A group of young French-born Muslim men have stood guard outside their town’s cathedral, symbolically protecting it and showing solidarity with Catholics during All Saints’ weekend.
Elyazid Benferhat said his stomach turned when he heard of the deadly Islamic extremist attack on a church in Nice last week, so decided to gather a group of friends to stand guard at the 13th century church in the southern French town of Lodeve.
The parish priest said he was touched by the gesture, and that it gave hope in a time of deep turmoil.
‘Pit in my stomach’
Speaking to Associated Press, Benferhat – who said he was “more French than anything”, added: “But I am also Muslim… and we have seen Islamophobia in this country, and terrorism.
“In recent years, I’ve had a pit in my stomach,” he said, saying that French Muslims face new stigmatisation even though “we had nothing to do with it”.
France has been rocked by a spate of terror attacks, coupled with a dramatic second-wave of the coronavirus pandemic, in recent weeks.

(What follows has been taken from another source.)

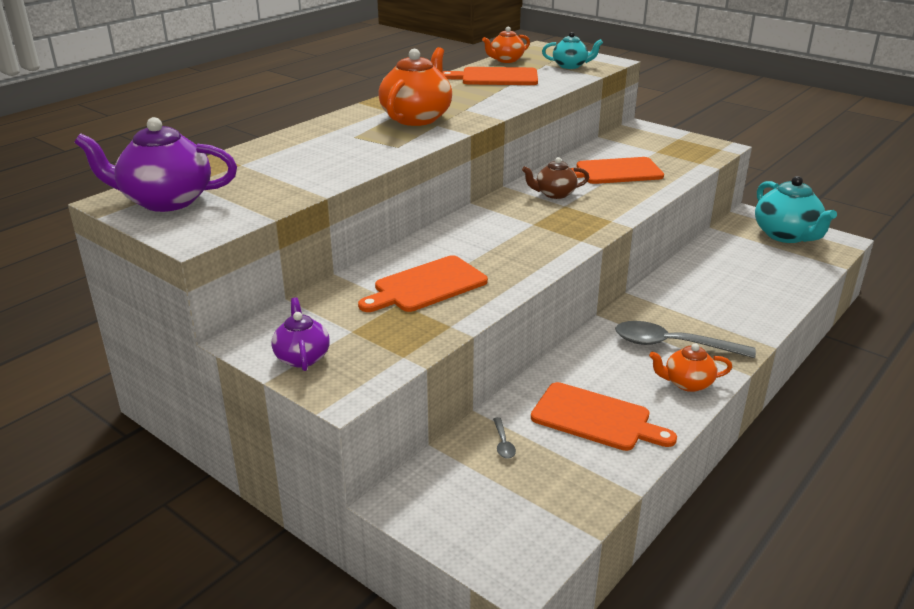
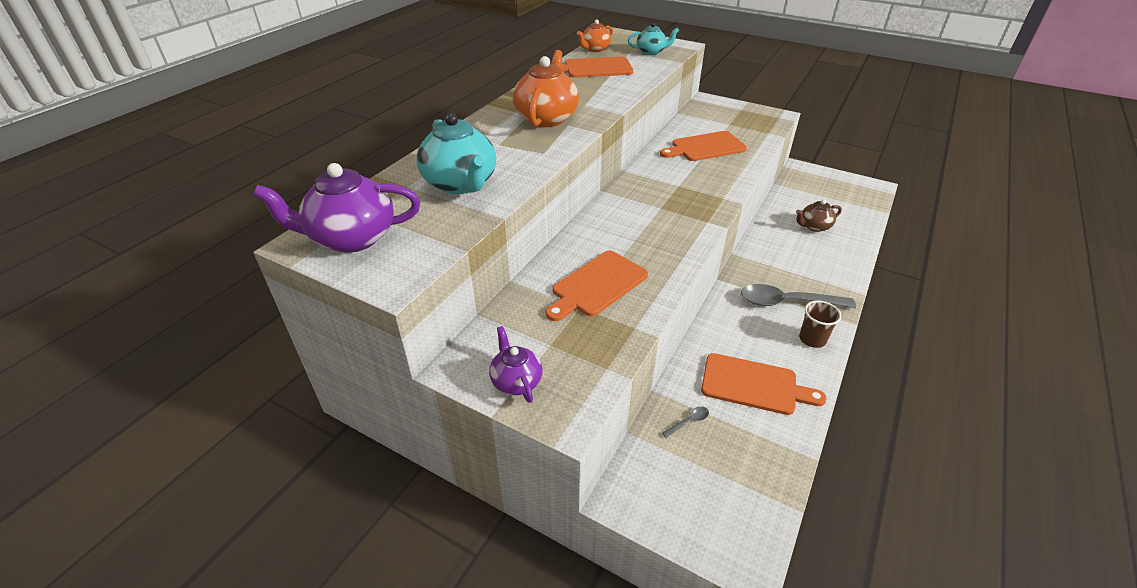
camera: 10 degrees left, 10 degrees up
(503, 443) = (688, 422): grey spoon -> grey spoon turned 105 degrees counterclockwise
(554, 194) = (666, 174): brown teapot -> brown teapot (814, 226)
(687, 383) = (812, 339): orange teapot -> brown cup
(786, 235) = (833, 185): turquoise teapot -> turquoise teapot (461, 184)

Benferhat said the beheading of teacher Samuel Paty near Paris last month – because he had shown his class caricatures of the Prophet Muhammad during a debate on free speech – was an act of “unbelievable, unprecedented cruelty”.
‘We will protect it ourselves’
When, last week, three people were stabbed to death in the Notre Dame Basilica in Nice, Benerfat – who coaches at a local football club and works for French oil company Total – said he felt compelled to act “so that everyone wakes up”.
That day, he spoke to a friend who had been Nice. “We had this idea,” he told AP. “We needed to do something beyond paying homage to the victims. We said, we will protect the church ourselves.”
They recruited volunteers, and guarded the church that night and across the weekend – coordinating with local police.
“It’s very good, these young people who are against violence,” the cathedral’s priest told AP. “People were happy to see that.”
Despite some online hate from far-right trolls, Benferhat said the response has been “90% positive”, and that his response to extremism will always “come from the heart”.